Task item » Exact transcription of the following records is needed, with every picture dropped.

+ + + +

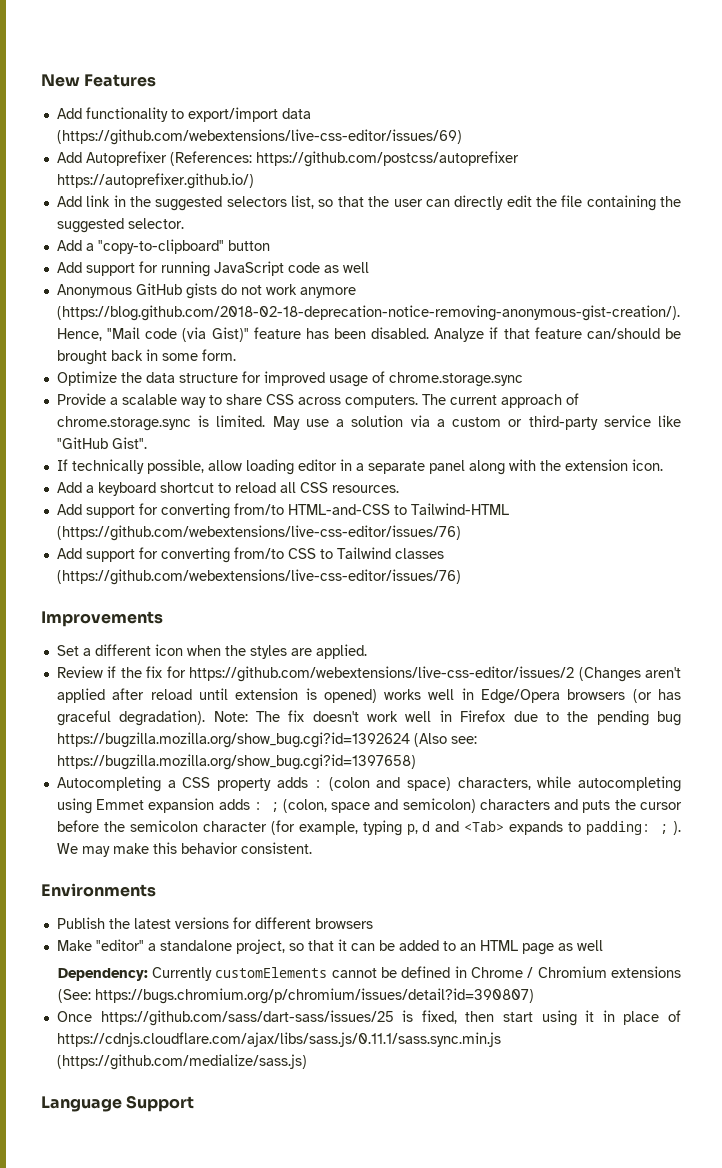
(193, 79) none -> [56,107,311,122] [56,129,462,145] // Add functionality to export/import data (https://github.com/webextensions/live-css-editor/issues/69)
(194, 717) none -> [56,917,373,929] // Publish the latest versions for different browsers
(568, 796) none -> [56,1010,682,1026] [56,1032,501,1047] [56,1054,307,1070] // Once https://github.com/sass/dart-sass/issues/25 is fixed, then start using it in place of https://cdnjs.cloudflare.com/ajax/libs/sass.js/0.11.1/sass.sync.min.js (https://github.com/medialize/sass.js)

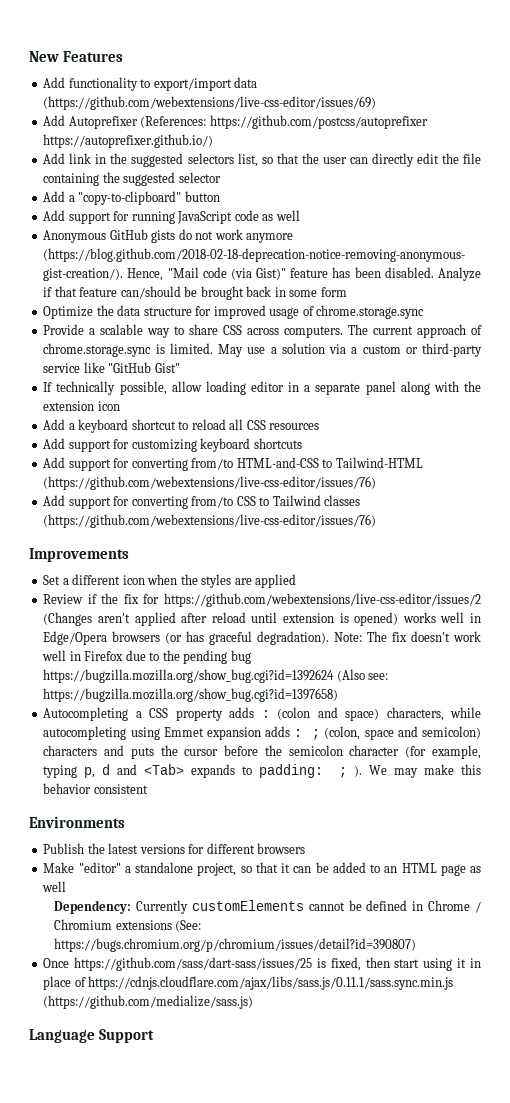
[127,218,184,229] selector. -> [178,172,221,183] selector
[201,349,236,361] form. -> [320,287,347,297] form
[111,437,147,449] Gist". -> [154,363,180,373] Gist"
[631,459,663,471] icon. -> [97,401,120,411] icon
[331,485,399,493] resources. -> [269,423,320,430] [43,438,302,452] resources // Add support for customizing keyboard shortcuts
[315,644,367,659] applied. -> [255,574,297,588] applied
[240,842,312,854] consistent. -> [93,784,148,794] consistent

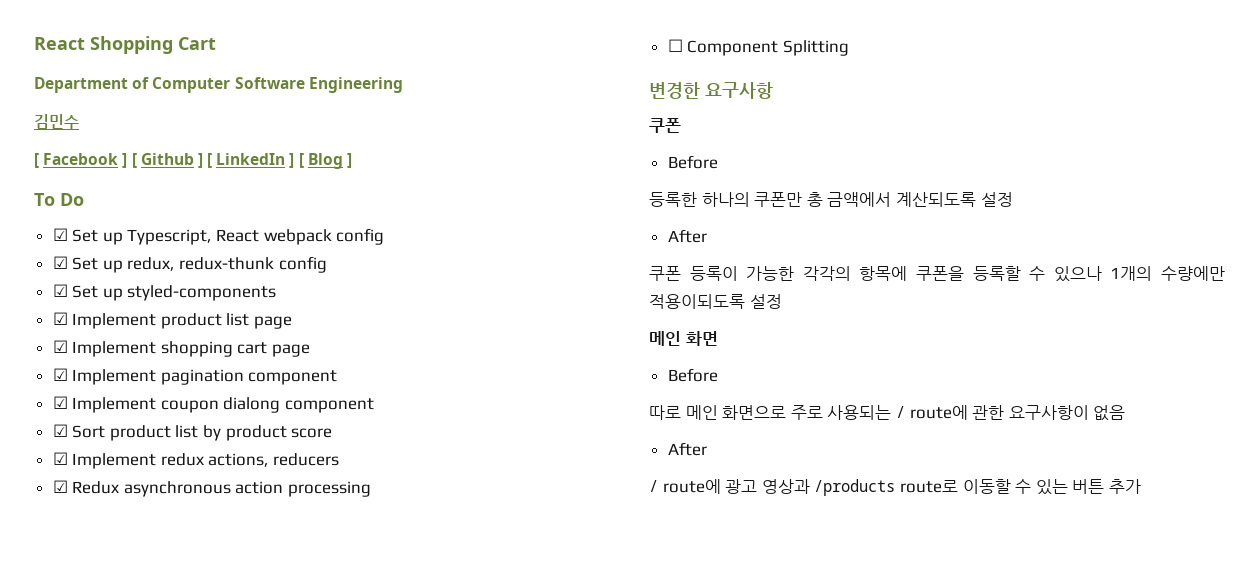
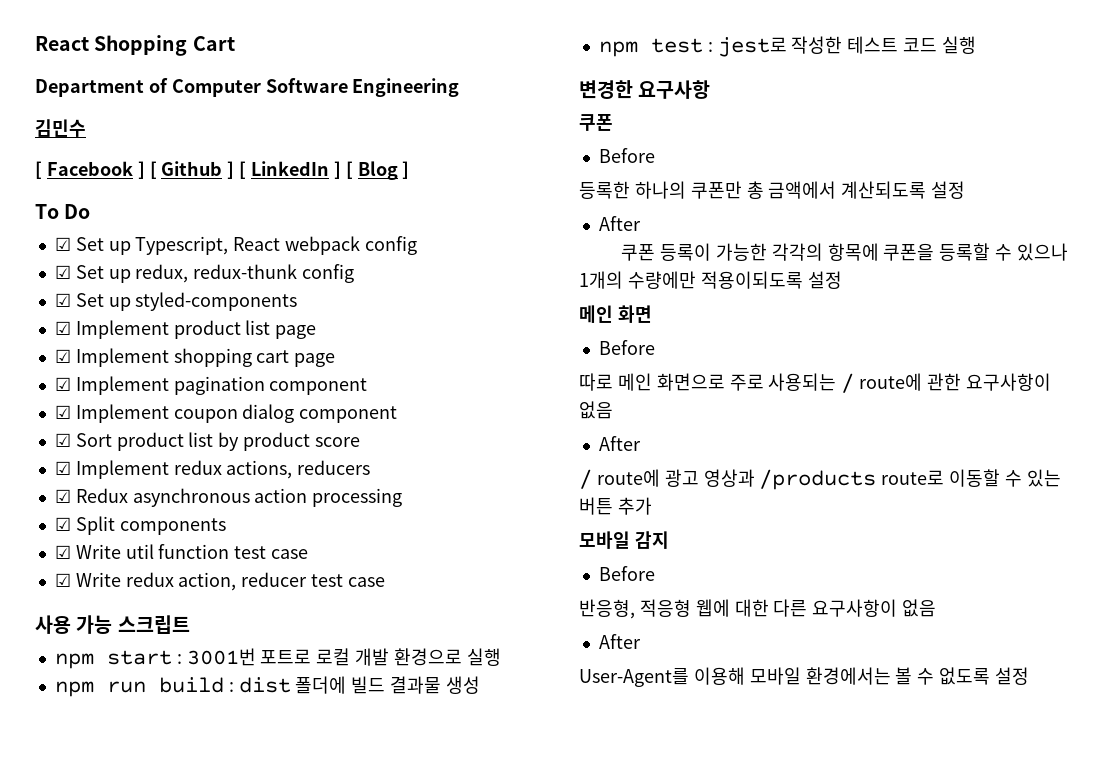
[223,397,281,413] dialong -> [242,404,295,423] dialog
[667,39,849,56] ☐ Component Splitting -> [54,516,226,535] [54,544,309,559] [54,572,385,591] [35,615,190,634] [54,648,501,669] [54,676,480,697] [598,36,976,57] ☑ Split components // ☑ Write util function test case // ☑ Write redux action, reducer test case // 사용 가능 스크립트 // npm start : 3001번 포트로 로컬 개발 환경으로 실행 // npm run build : dist 폴더에 빌드 결과물 생성 // npm test : jest로 작성한 테스트 코드 실행
(1141, 486) none -> [579,531,669,549] [598,566,655,581] [579,599,937,619] [598,634,641,649] [579,667,1030,687] // 모바일 감지 // Before // 반응형, 적응형 웹에 대한 다른 요구사항이 없음 // After // User-Agent를 이용해 모바일 환경에서는 볼 수 없도록 설정

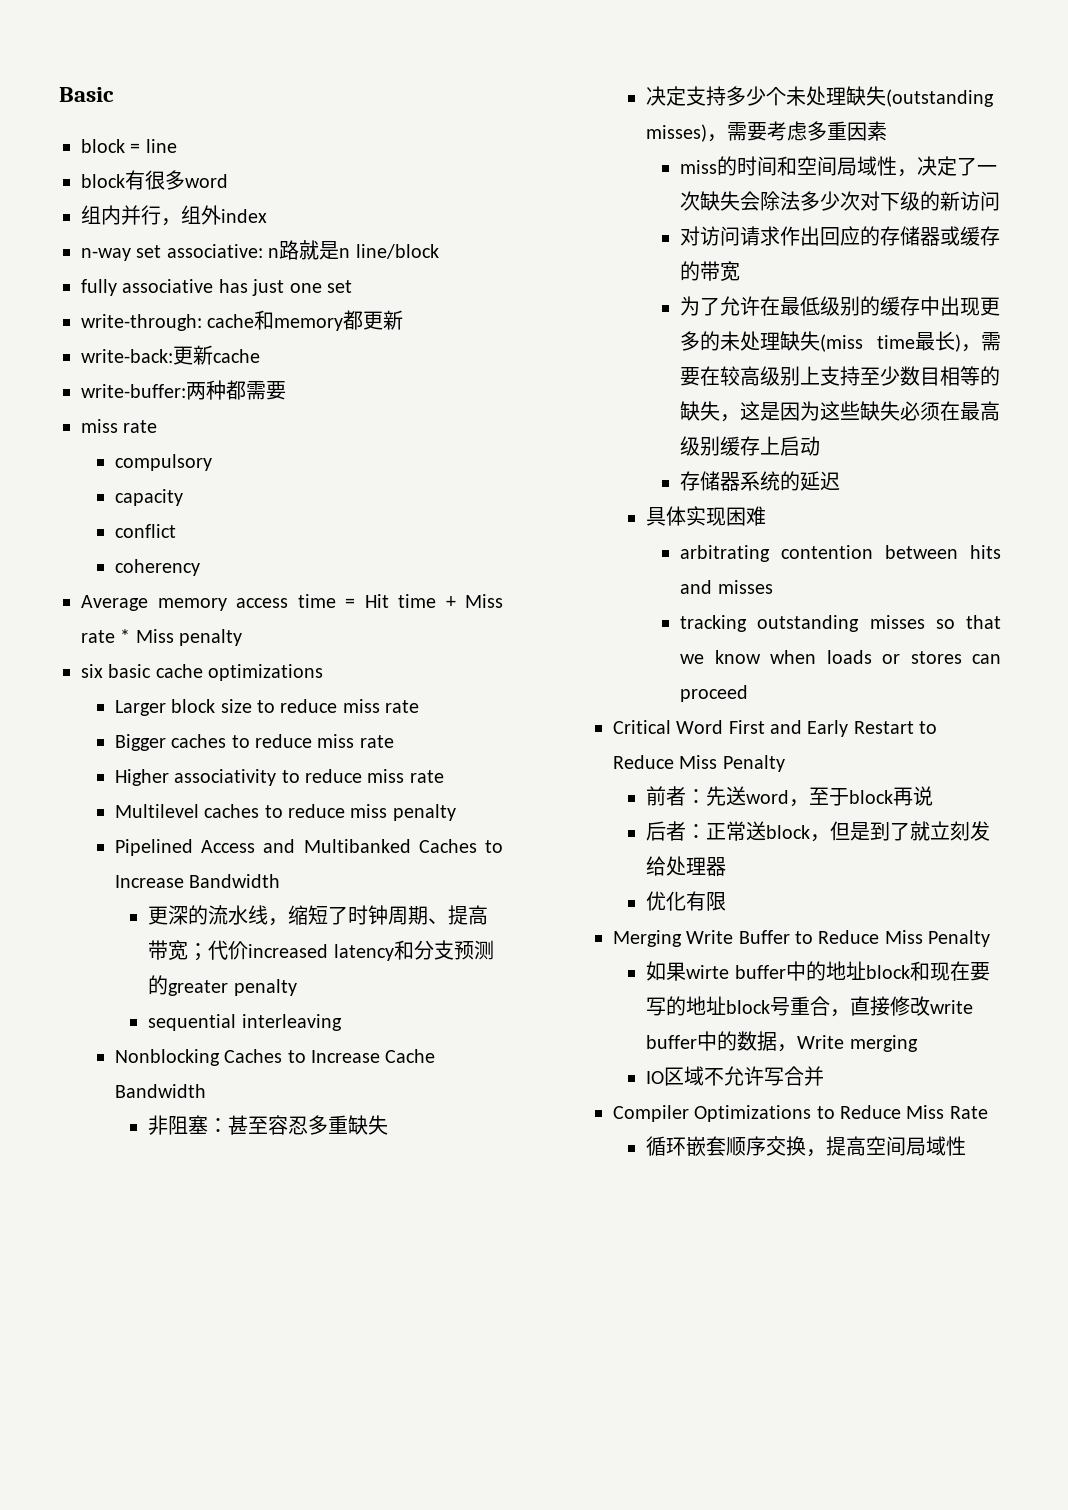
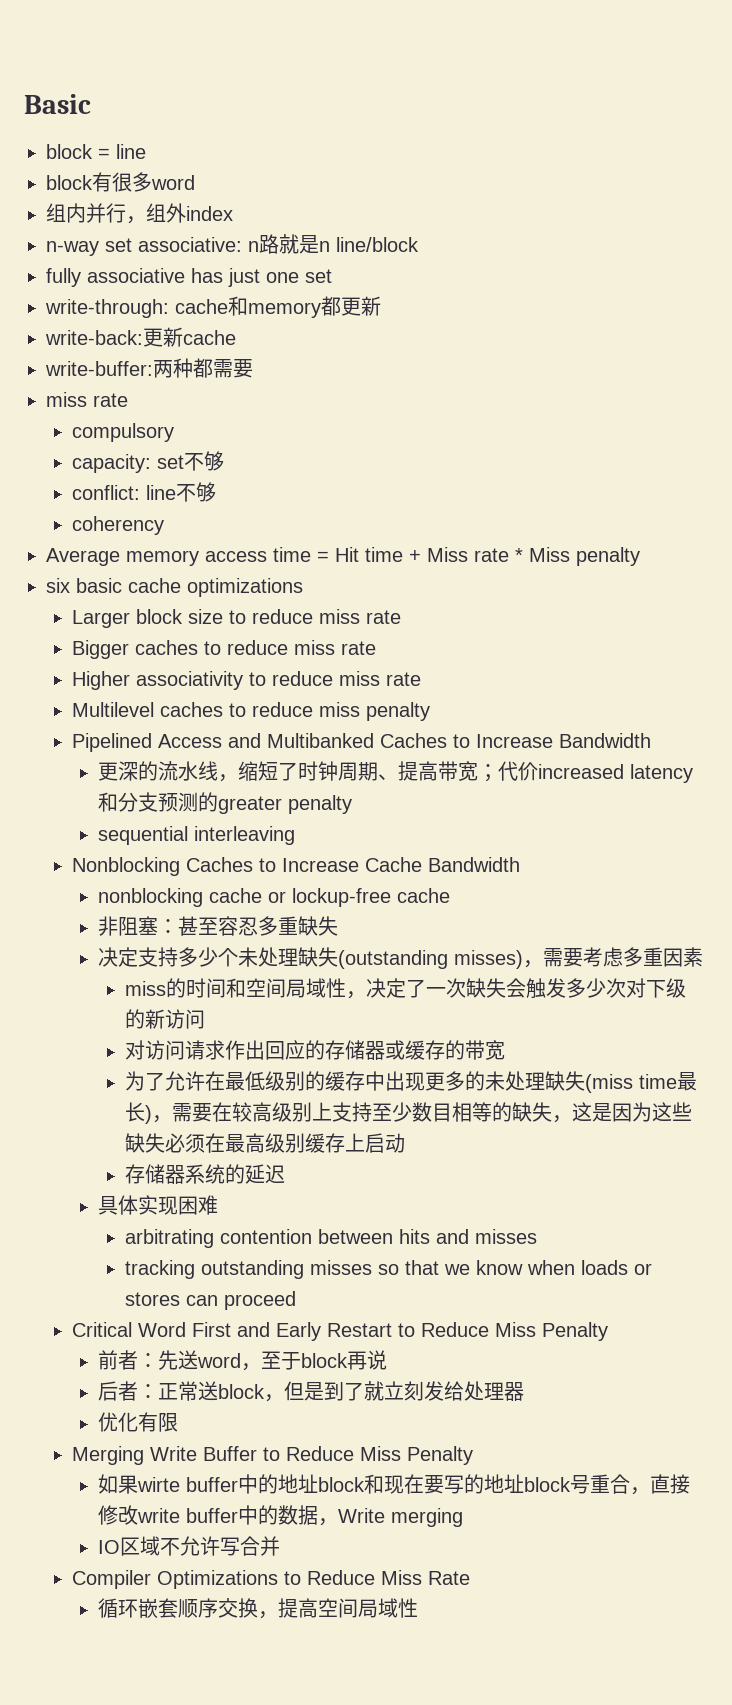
[114,489,183,506] [114,524,176,538] capacity // conflict -> [72,451,225,473] [72,482,217,502] capacity: set不够 // conflict: line不够
(206, 1091) none -> [98,888,451,907] // nonblocking cache or lockup-free cache
[760,191,801,211] 除法 -> [525,978,566,999] 触发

+ + + +

Exercise answer »
(193, 79) none -> [56,107,311,122] [56,129,462,145] // Add functionality to export/import data (https://github.com/webextensions/live-css-editor/issues/69)
(194, 717) none -> [56,917,373,929] // Publish the latest versions for different browsers
(568, 796) none -> [56,1010,682,1026] [56,1032,501,1047] [56,1054,307,1070] // Once https://github.com/sass/dart-sass/issues/25 is fixed, then start using it in place of https://cdnjs.cloudflare.com/ajax/libs/sass.js/0.11.1/sass.sync.min.js (https://github.com/medialize/sass.js)

[127,218,184,229] selector. -> [178,172,221,183] selector
[201,349,236,361] form. -> [320,287,347,297] form
[111,437,147,449] Gist". -> [154,363,180,373] Gist"
[631,459,663,471] icon. -> [97,401,120,411] icon
[331,485,399,493] resources. -> [269,423,320,430] [43,438,302,452] resources // Add support for customizing keyboard shortcuts
[315,644,367,659] applied. -> [255,574,297,588] applied
[240,842,312,854] consistent. -> [93,784,148,794] consistent

[223,397,281,413] dialong -> [242,404,295,423] dialog
[667,39,849,56] ☐ Component Splitting -> [54,516,226,535] [54,544,309,559] [54,572,385,591] [35,615,190,634] [54,648,501,669] [54,676,480,697] [598,36,976,57] ☑ Split components // ☑ Write util function test case // ☑ Write redux action, reducer test case // 사용 가능 스크립트 // npm start : 3001번 포트로 로컬 개발 환경으로 실행 // npm run build : dist 폴더에 빌드 결과물 생성 // npm test : jest로 작성한 테스트 코드 실행
(1141, 486) none -> [579,531,669,549] [598,566,655,581] [579,599,937,619] [598,634,641,649] [579,667,1030,687] // 모바일 감지 // Before // 반응형, 적응형 웹에 대한 다른 요구사항이 없음 // After // User-Agent를 이용해 모바일 환경에서는 볼 수 없도록 설정

[114,489,183,506] [114,524,176,538] capacity // conflict -> [72,451,225,473] [72,482,217,502] capacity: set不够 // conflict: line不够
(206, 1091) none -> [98,888,451,907] // nonblocking cache or lockup-free cache
[760,191,801,211] 除法 -> [525,978,566,999] 触发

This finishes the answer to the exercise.